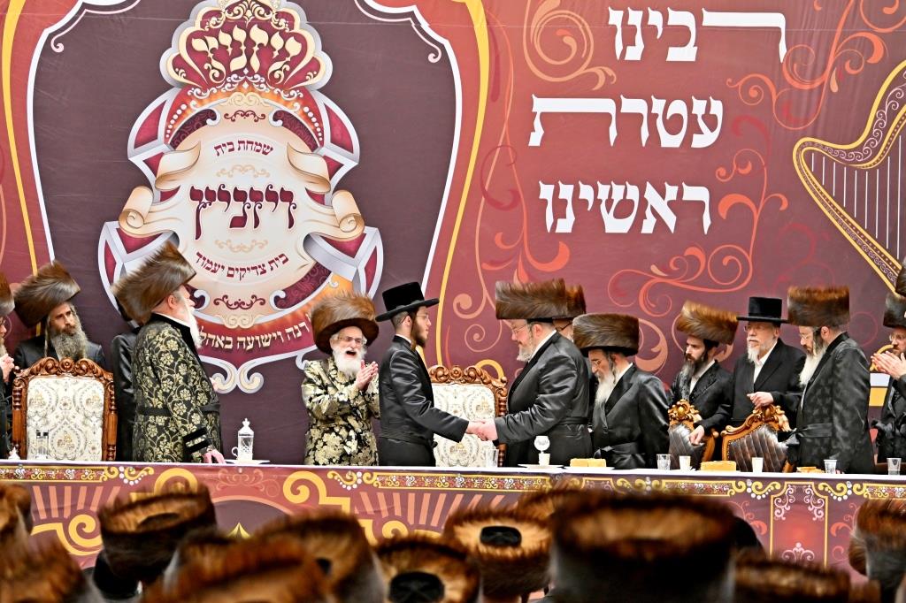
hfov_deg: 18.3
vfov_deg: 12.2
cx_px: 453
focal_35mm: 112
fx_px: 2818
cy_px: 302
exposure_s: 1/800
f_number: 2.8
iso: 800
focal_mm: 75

+--

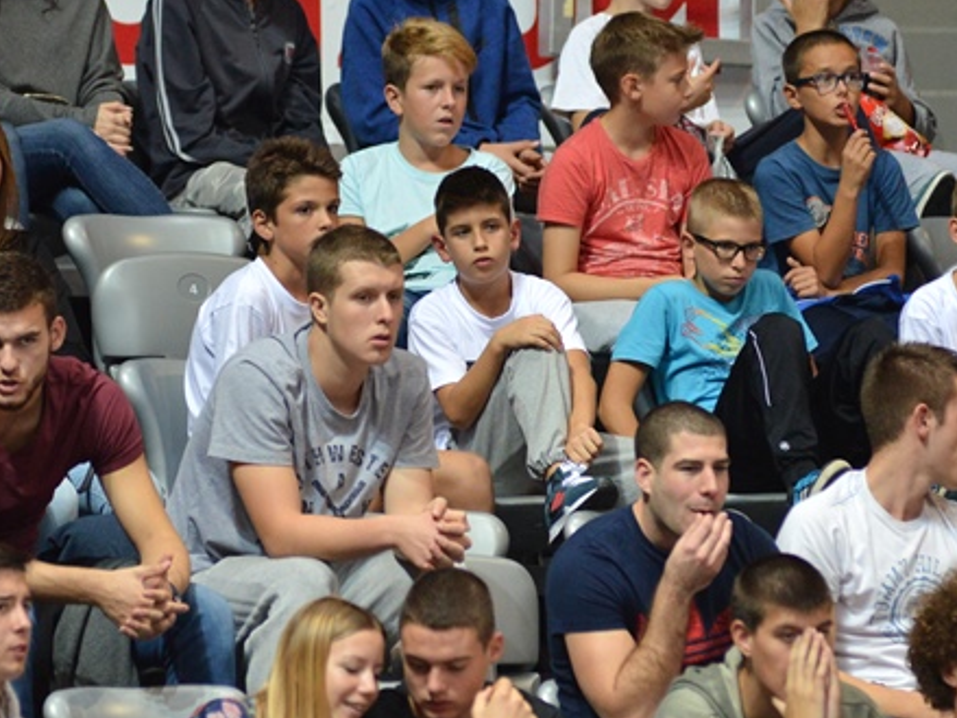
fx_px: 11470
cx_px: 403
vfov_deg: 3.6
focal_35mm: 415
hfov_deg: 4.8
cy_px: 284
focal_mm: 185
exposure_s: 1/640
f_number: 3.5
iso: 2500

+--

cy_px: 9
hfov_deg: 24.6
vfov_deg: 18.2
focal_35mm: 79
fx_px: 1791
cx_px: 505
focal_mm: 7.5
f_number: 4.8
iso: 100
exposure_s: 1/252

+--

> **About this task**: The output should be exactly the lines above from the line containing "focal_35mm: 112" to the line containing "focal_mm: 75", inclusive, with no other lines.

> **Output**:
focal_35mm: 112
fx_px: 2818
cy_px: 302
exposure_s: 1/800
f_number: 2.8
iso: 800
focal_mm: 75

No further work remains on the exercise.